### Extracted records
━━━━━━

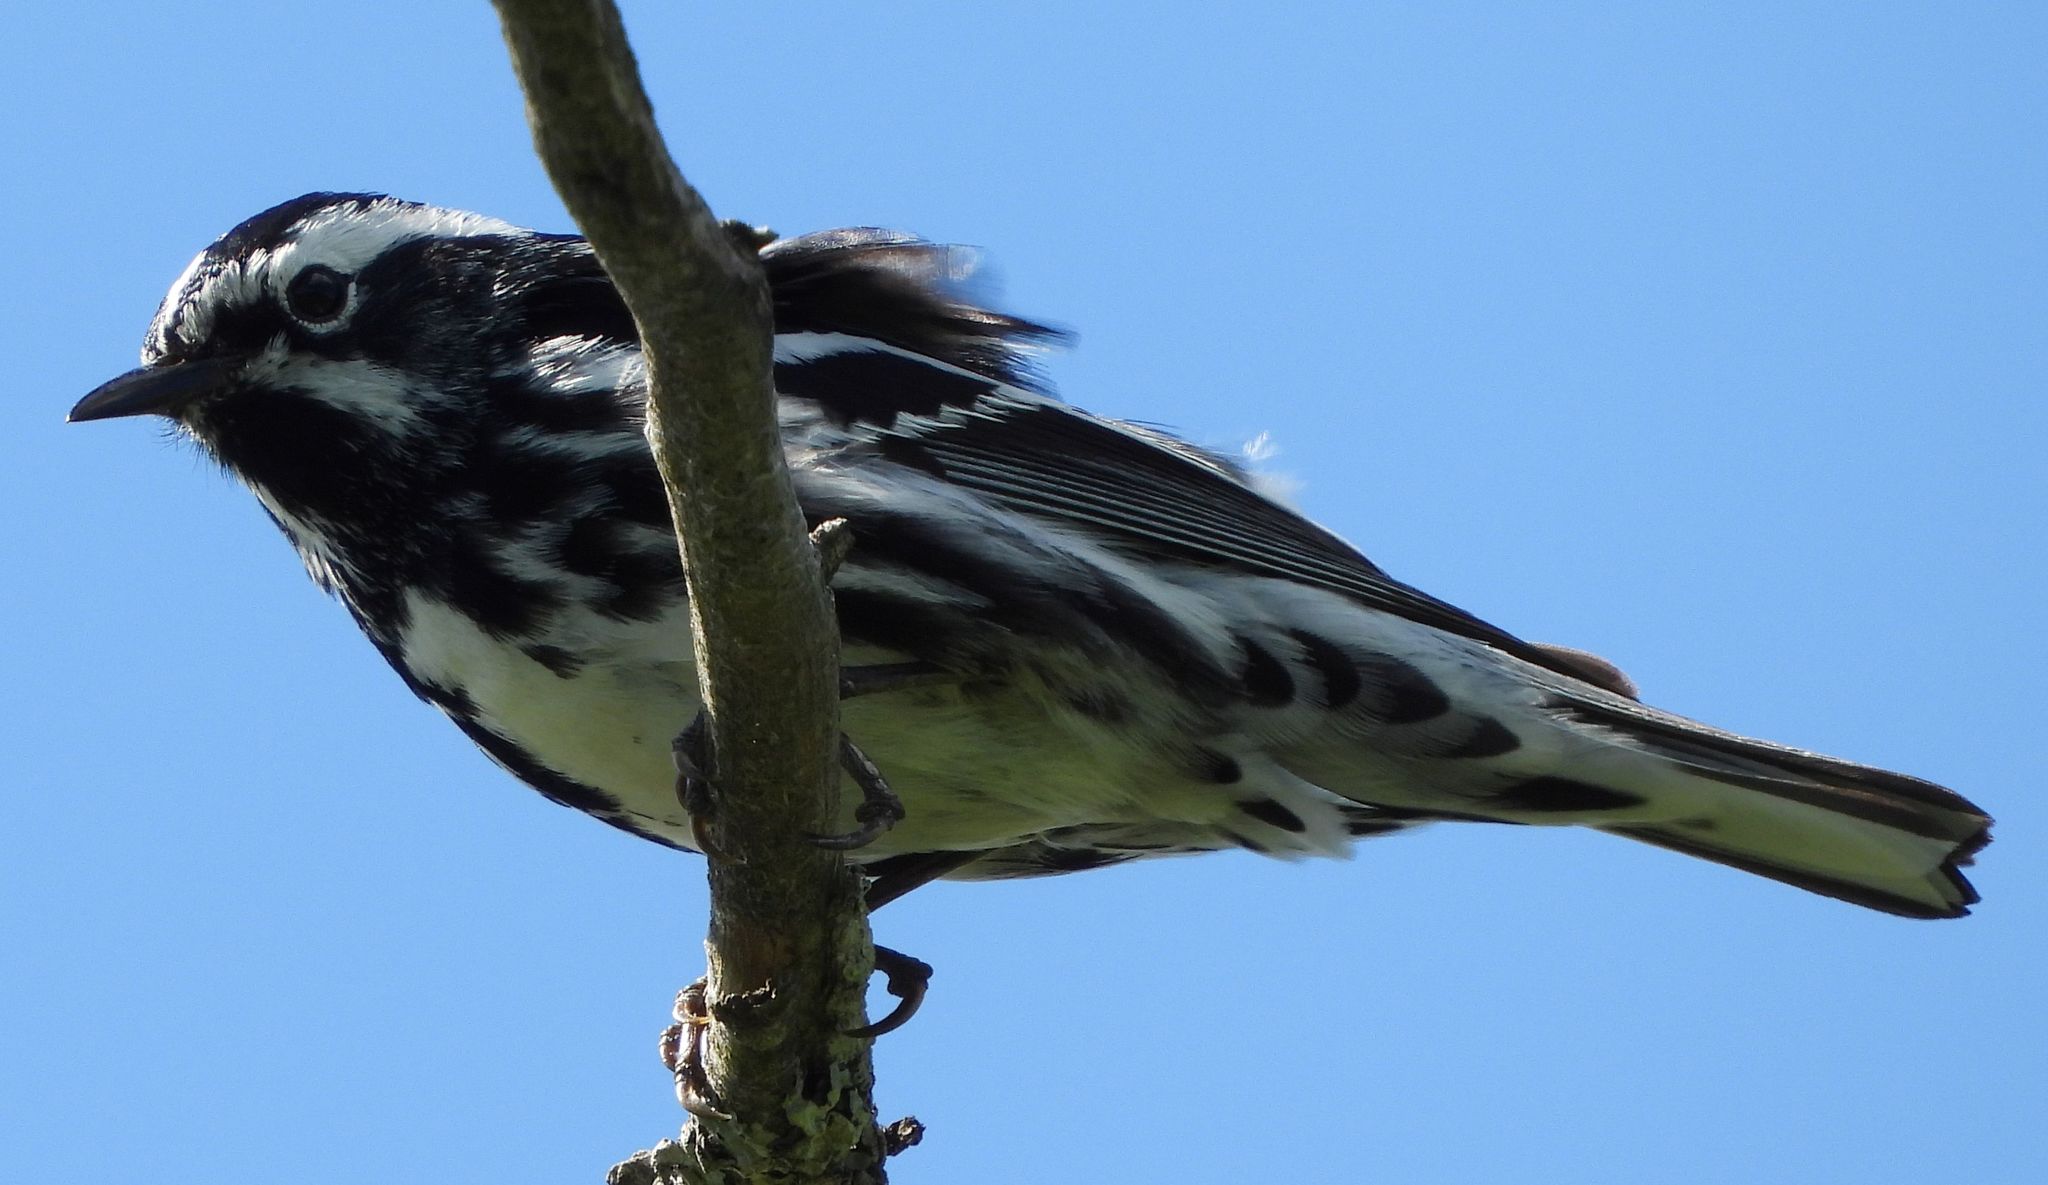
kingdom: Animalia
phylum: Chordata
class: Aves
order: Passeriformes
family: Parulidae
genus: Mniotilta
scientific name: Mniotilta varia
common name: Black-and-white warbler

━━━━━━

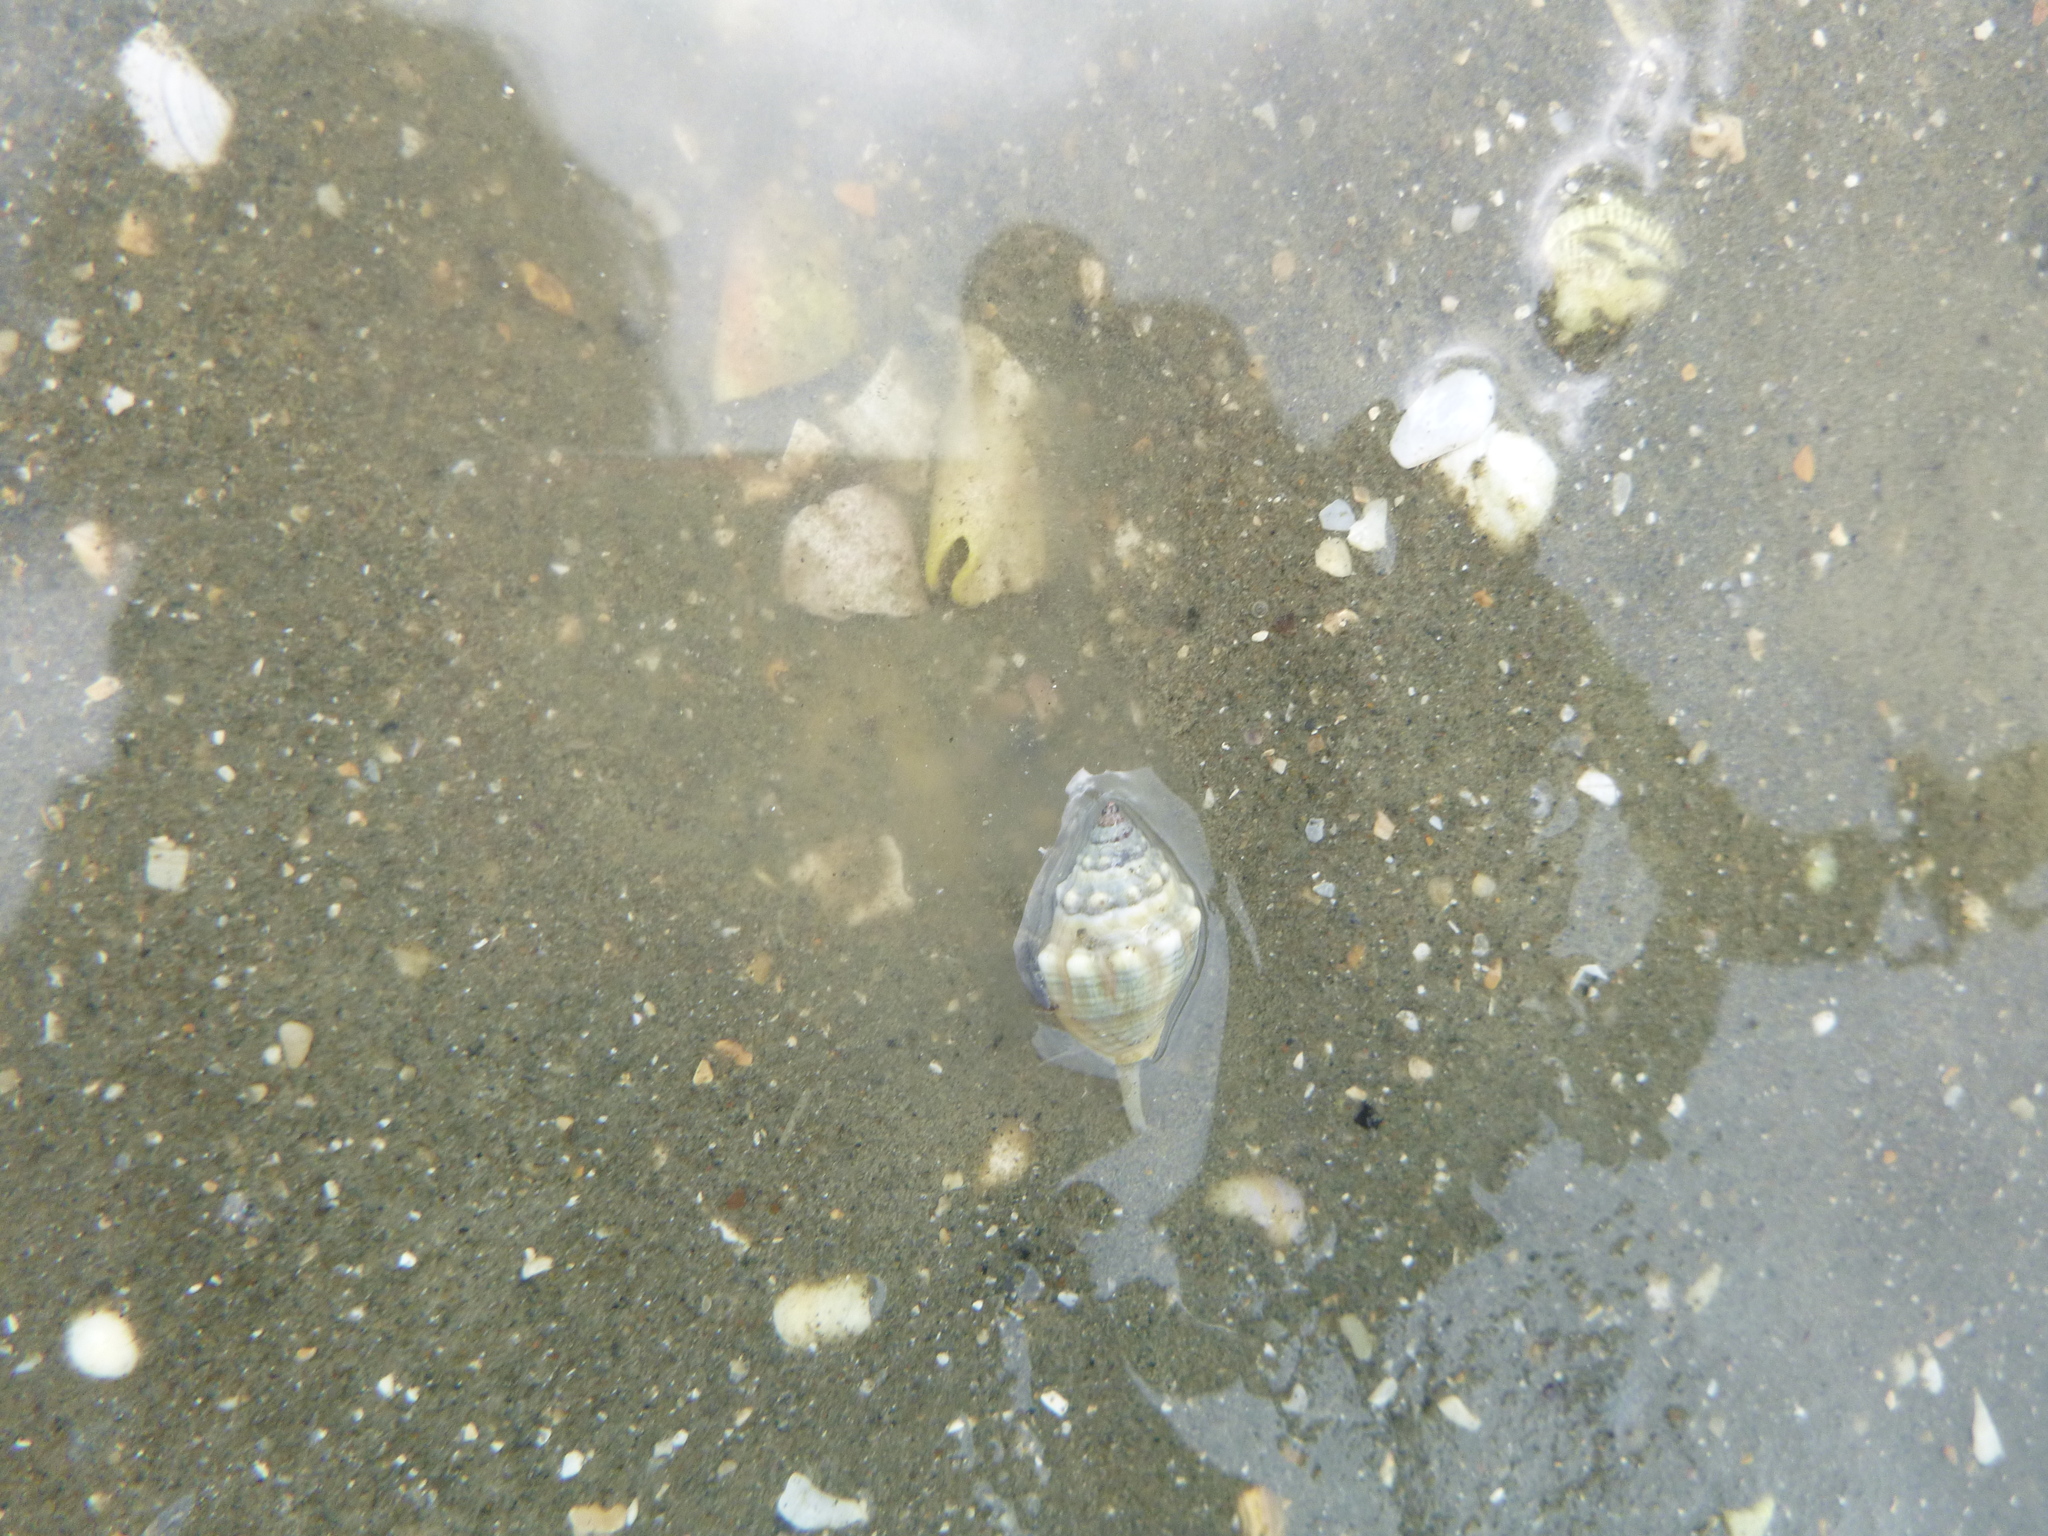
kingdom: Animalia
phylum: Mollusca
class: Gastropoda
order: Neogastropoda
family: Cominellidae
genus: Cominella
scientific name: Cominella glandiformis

━━━━━━

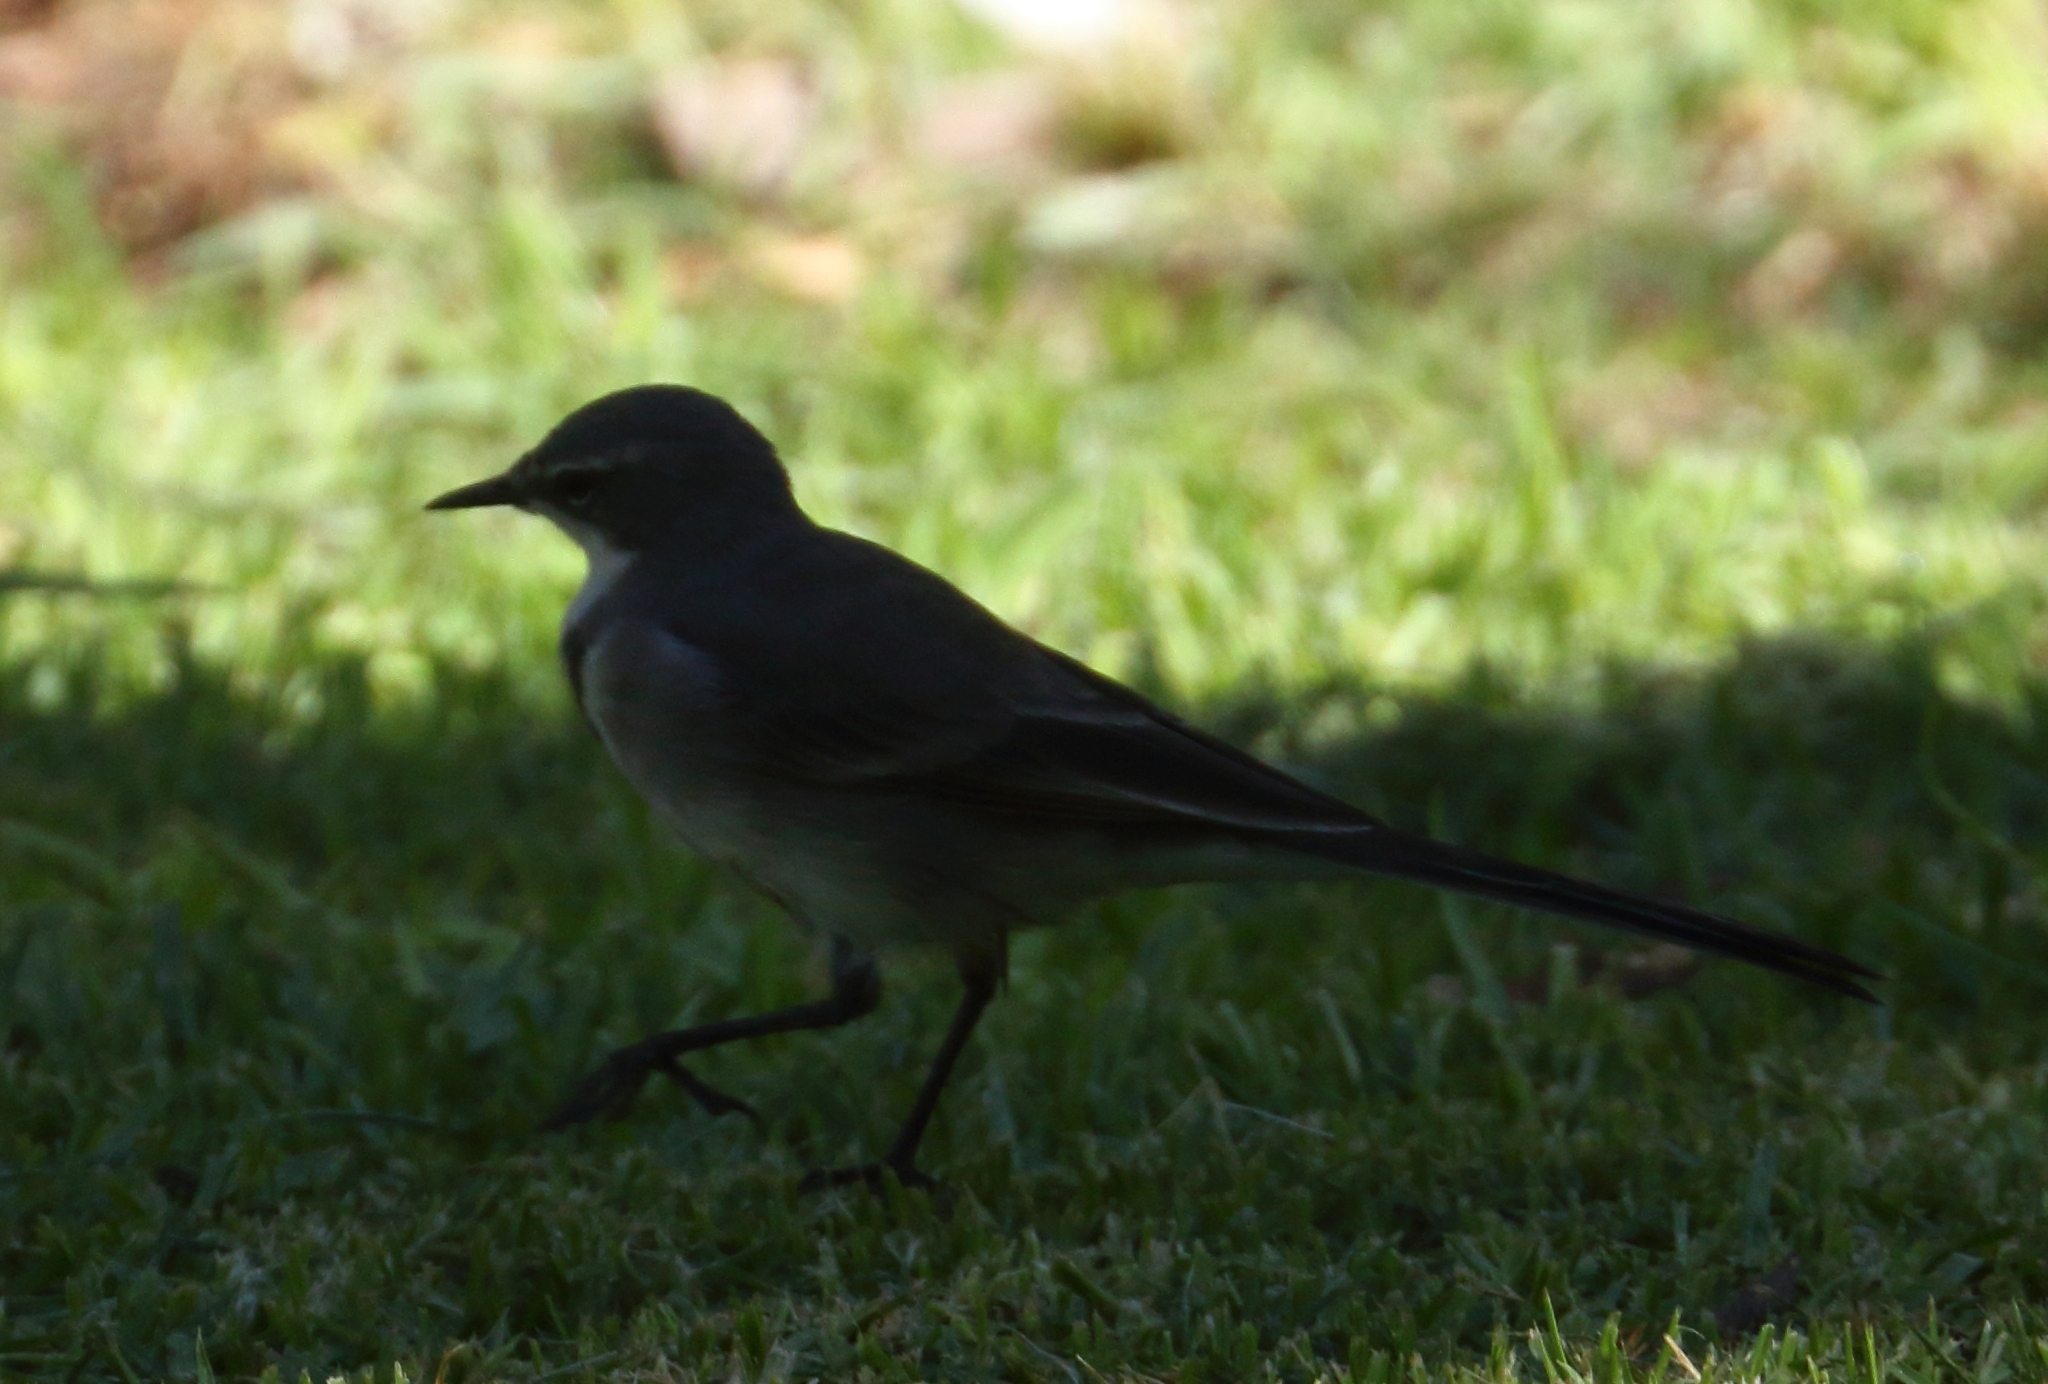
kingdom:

━━━━━━

### What to work on
Change "scientific name" to "binomial name" in the material, beginning at the line that contains "phylum: Chordata" and continuing through the line that contains "scientific name: Mniotilta varia". Give those lines with nothing else altered.

### Solution
phylum: Chordata
class: Aves
order: Passeriformes
family: Parulidae
genus: Mniotilta
binomial name: Mniotilta varia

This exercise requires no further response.